Işikay Sedat
Department of Pediatric Neurology, Gaziantep Children's Hospital, Gaziantep, Turkey.
BMJ Case Rep. 2013 Jun 7;2013:bcr2013010164. doi: 10.1136/bcr-2013-010164.
L-2 Hydroxyglutaric aciduria is a rare, progressive, autosomal recessively inherited metabolic disorder of organic acid metabolism. It is characterised by macrocephaly, progressive neurological syndrome with cerebellar features, mental deterioration, typical brain MRI findings and the presence of L-2 hydroxyglutaric acid in urine samples. We report on an 11-year-old patient who presented to the emergency department with a generalised status epilepticus, which was subsequently diagnosed as L-2 hydroxyglutaric aciduria owing to rare and different clinical presentation.
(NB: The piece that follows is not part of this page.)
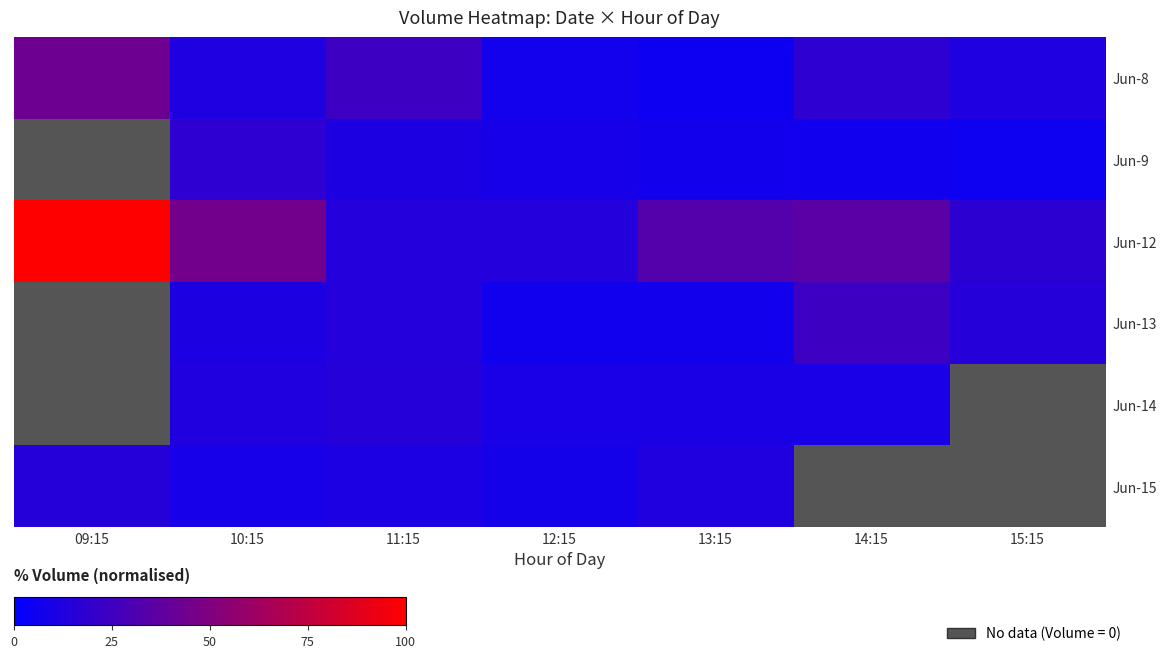

What is the difference between the maximum and minimum values in the Jun-8 series?

38.0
Brain MRI showed peripheral white matter abnormalities in cerebral hemispheres, basal ganglia and dentate nuclei, In conclusion, L-2 hydroxyglutaric aciduria should be considered in cases of epileptic seizures such as status epilepticus, cerebellar signs and progressive neurological course.
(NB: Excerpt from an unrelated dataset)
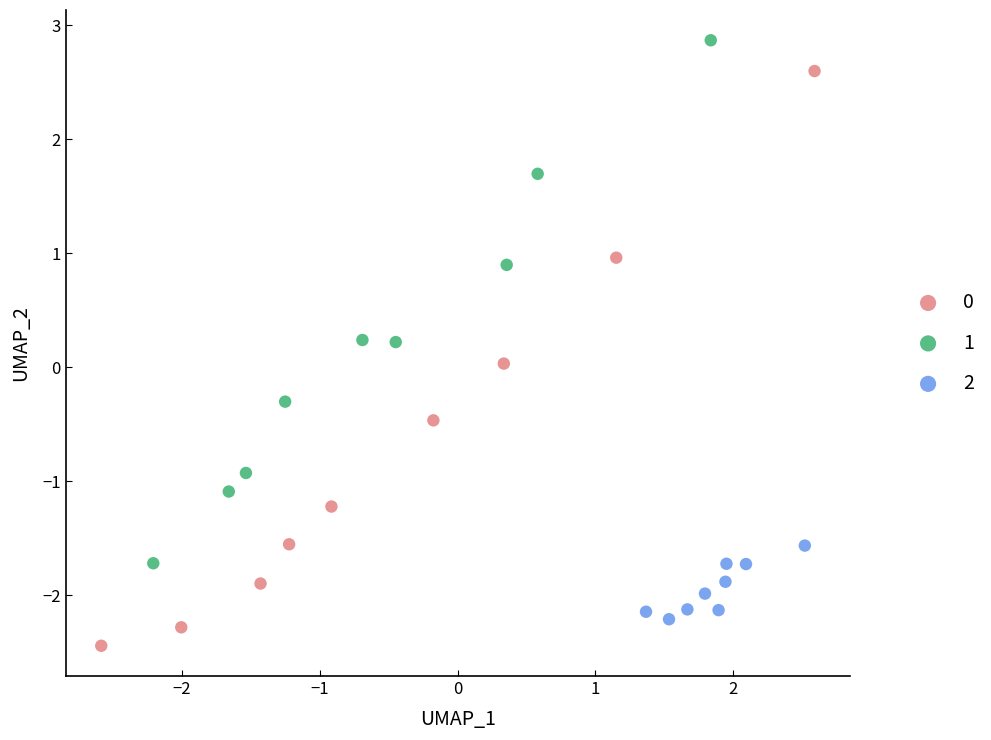

Which series reaches the maximum Y coordinate?

1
L-2-羟基戊二酸尿症是一种罕见的、进行性的、常染色体隐性遗传的有机酸代谢紊乱疾病。其特征为巨头畸形、具有小脑特征的进行性神经综合征、智力衰退、典型的脑部磁共振成像表现以及尿液样本中存在L-2-羟基戊二酸。我们报告了一名11岁患者,该患者因全身性癫痫持续状态就诊于急诊科,因其临床表现罕见且不同,随后被诊断为L-2-羟基戊二酸尿症。脑部磁共振成像显示大脑半球、基底神经节和齿状核的外周白质异常。总之,在癫痫发作(如癫痫持续状态)、小脑体征和进行性神经病程的病例中应考虑L-2-羟基戊二酸尿症。